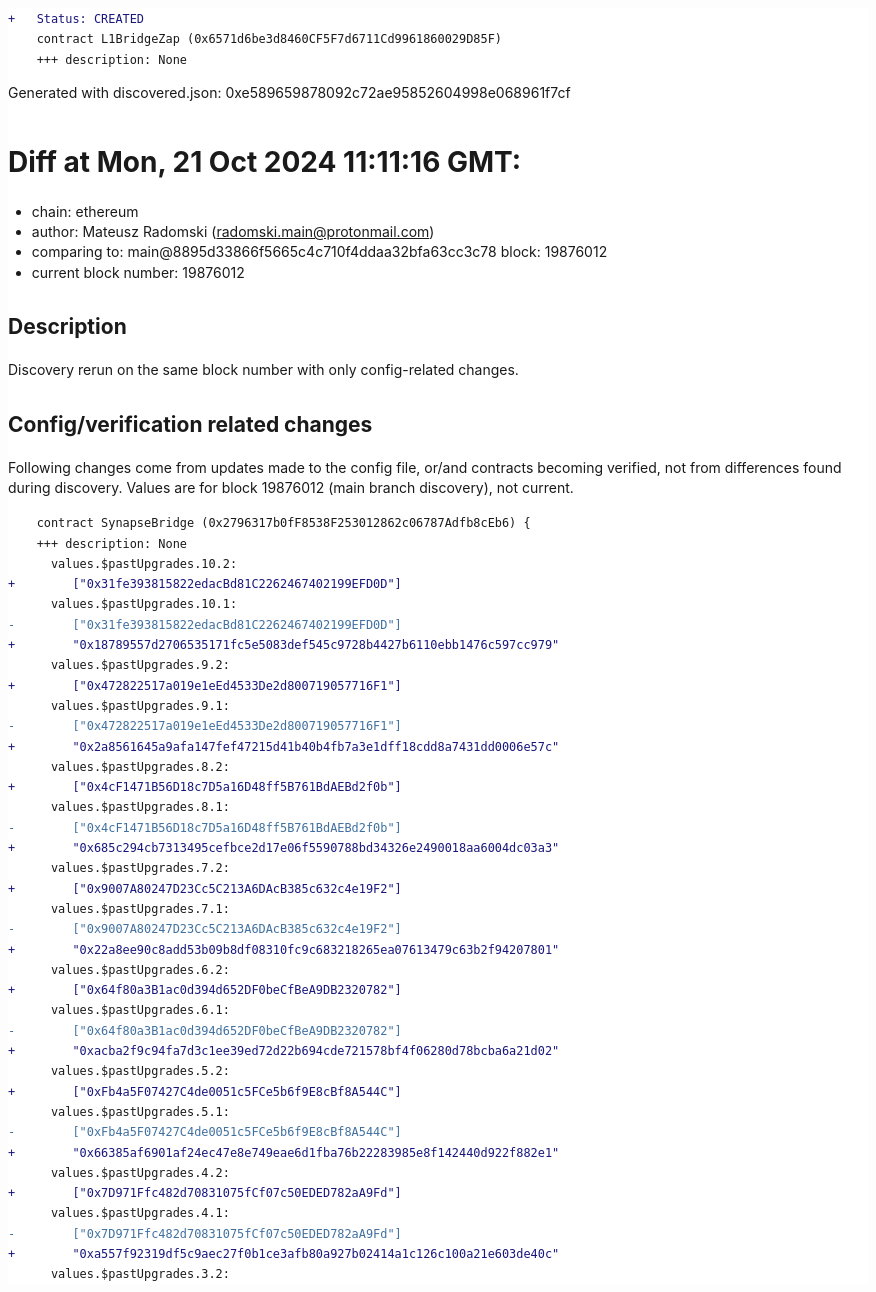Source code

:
 ```diff
+   Status: CREATED
    contract L1BridgeZap (0x6571d6be3d8460CF5F7d6711Cd9961860029D85F)
    +++ description: None
```

Generated with discovered.json: 0xe589659878092c72ae95852604998e068961f7cf

# Diff at Mon, 21 Oct 2024 11:11:16 GMT:

- chain: ethereum
- author: Mateusz Radomski (<radomski.main@protonmail.com>)
- comparing to: main@8895d33866f5665c4c710f4ddaa32bfa63cc3c78 block: 19876012
- current block number: 19876012

## Description

Discovery rerun on the same block number with only config-related changes.

## Config/verification related changes

Following changes come from updates made to the config file,
or/and contracts becoming verified, not from differences found during
discovery. Values are for block 19876012 (main branch discovery), not current.

```diff
    contract SynapseBridge (0x2796317b0fF8538F253012862c06787Adfb8cEb6) {
    +++ description: None
      values.$pastUpgrades.10.2:
+        ["0x31fe393815822edacBd81C2262467402199EFD0D"]
      values.$pastUpgrades.10.1:
-        ["0x31fe393815822edacBd81C2262467402199EFD0D"]
+        "0x18789557d2706535171fc5e5083def545c9728b4427b6110ebb1476c597cc979"
      values.$pastUpgrades.9.2:
+        ["0x472822517a019e1eEd4533De2d800719057716F1"]
      values.$pastUpgrades.9.1:
-        ["0x472822517a019e1eEd4533De2d800719057716F1"]
+        "0x2a8561645a9afa147fef47215d41b40b4fb7a3e1dff18cdd8a7431dd0006e57c"
      values.$pastUpgrades.8.2:
+        ["0x4cF1471B56D18c7D5a16D48ff5B761BdAEBd2f0b"]
      values.$pastUpgrades.8.1:
-        ["0x4cF1471B56D18c7D5a16D48ff5B761BdAEBd2f0b"]
+        "0x685c294cb7313495cefbce2d17e06f5590788bd34326e2490018aa6004dc03a3"
      values.$pastUpgrades.7.2:
+        ["0x9007A80247D23Cc5C213A6DAcB385c632c4e19F2"]
      values.$pastUpgrades.7.1:
-        ["0x9007A80247D23Cc5C213A6DAcB385c632c4e19F2"]
+        "0x22a8ee90c8add53b09b8df08310fc9c683218265ea07613479c63b2f94207801"
      values.$pastUpgrades.6.2:
+        ["0x64f80a3B1ac0d394d652DF0beCfBeA9DB2320782"]
      values.$pastUpgrades.6.1:
-        ["0x64f80a3B1ac0d394d652DF0beCfBeA9DB2320782"]
+        "0xacba2f9c94fa7d3c1ee39ed72d22b694cde721578bf4f06280d78bcba6a21d02"
      values.$pastUpgrades.5.2:
+        ["0xFb4a5F07427C4de0051c5FCe5b6f9E8cBf8A544C"]
      values.$pastUpgrades.5.1:
-        ["0xFb4a5F07427C4de0051c5FCe5b6f9E8cBf8A544C"]
+        "0x66385af6901af24ec47e8e749eae6d1fba76b22283985e8f142440d922f882e1"
      values.$pastUpgrades.4.2:
+        ["0x7D971Ffc482d70831075fCf07c50EDED782aA9Fd"]
      values.$pastUpgrades.4.1:
-        ["0x7D971Ffc482d70831075fCf07c50EDED782aA9Fd"]
+        "0xa557f92319df5c9aec27f0b1ce3afb80a927b02414a1c126c100a21e603de40c"
      values.$pastUpgrades.3.2:
```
····················
● **TASK GOAL**: Output all of the data exactly as it stands, minus any images.

● **EXERCISE RESPONSE**:
Source code

:
 ```diff
+   Status: CREATED
    contract L1BridgeZap (0x6571d6be3d8460CF5F7d6711Cd9961860029D85F)
    +++ description: None
```

Generated with discovered.json: 0xe589659878092c72ae95852604998e068961f7cf

# Diff at Mon, 21 Oct 2024 11:11:16 GMT:

- chain: ethereum
- author: Mateusz Radomski (<radomski.main@protonmail.com>)
- comparing to: main@8895d33866f5665c4c710f4ddaa32bfa63cc3c78 block: 19876012
- current block number: 19876012

## Description

Discovery rerun on the same block number with only config-related changes.

## Config/verification related changes

Following changes come from updates made to the config file,
or/and contracts becoming verified, not from differences found during
discovery. Values are for block 19876012 (main branch discovery), not current.

```diff
    contract SynapseBridge (0x2796317b0fF8538F253012862c06787Adfb8cEb6) {
    +++ description: None
      values.$pastUpgrades.10.2:
+        ["0x31fe393815822edacBd81C2262467402199EFD0D"]
      values.$pastUpgrades.10.1:
-        ["0x31fe393815822edacBd81C2262467402199EFD0D"]
+        "0x18789557d2706535171fc5e5083def545c9728b4427b6110ebb1476c597cc979"
      values.$pastUpgrades.9.2:
+        ["0x472822517a019e1eEd4533De2d800719057716F1"]
      values.$pastUpgrades.9.1:
-        ["0x472822517a019e1eEd4533De2d800719057716F1"]
+        "0x2a8561645a9afa147fef47215d41b40b4fb7a3e1dff18cdd8a7431dd0006e57c"
      values.$pastUpgrades.8.2:
+        ["0x4cF1471B56D18c7D5a16D48ff5B761BdAEBd2f0b"]
      values.$pastUpgrades.8.1:
-        ["0x4cF1471B56D18c7D5a16D48ff5B761BdAEBd2f0b"]
+        "0x685c294cb7313495cefbce2d17e06f5590788bd34326e2490018aa6004dc03a3"
      values.$pastUpgrades.7.2:
+        ["0x9007A80247D23Cc5C213A6DAcB385c632c4e19F2"]
      values.$pastUpgrades.7.1:
-        ["0x9007A80247D23Cc5C213A6DAcB385c632c4e19F2"]
+        "0x22a8ee90c8add53b09b8df08310fc9c683218265ea07613479c63b2f94207801"
      values.$pastUpgrades.6.2:
+        ["0x64f80a3B1ac0d394d652DF0beCfBeA9DB2320782"]
      values.$pastUpgrades.6.1:
-        ["0x64f80a3B1ac0d394d652DF0beCfBeA9DB2320782"]
+        "0xacba2f9c94fa7d3c1ee39ed72d22b694cde721578bf4f06280d78bcba6a21d02"
      values.$pastUpgrades.5.2:
+        ["0xFb4a5F07427C4de0051c5FCe5b6f9E8cBf8A544C"]
      values.$pastUpgrades.5.1:
-        ["0xFb4a5F07427C4de0051c5FCe5b6f9E8cBf8A544C"]
+        "0x66385af6901af24ec47e8e749eae6d1fba76b22283985e8f142440d922f882e1"
      values.$pastUpgrades.4.2:
+        ["0x7D971Ffc482d70831075fCf07c50EDED782aA9Fd"]
      values.$pastUpgrades.4.1:
-        ["0x7D971Ffc482d70831075fCf07c50EDED782aA9Fd"]
+        "0xa557f92319df5c9aec27f0b1ce3afb80a927b02414a1c126c100a21e603de40c"
      values.$pastUpgrades.3.2:
```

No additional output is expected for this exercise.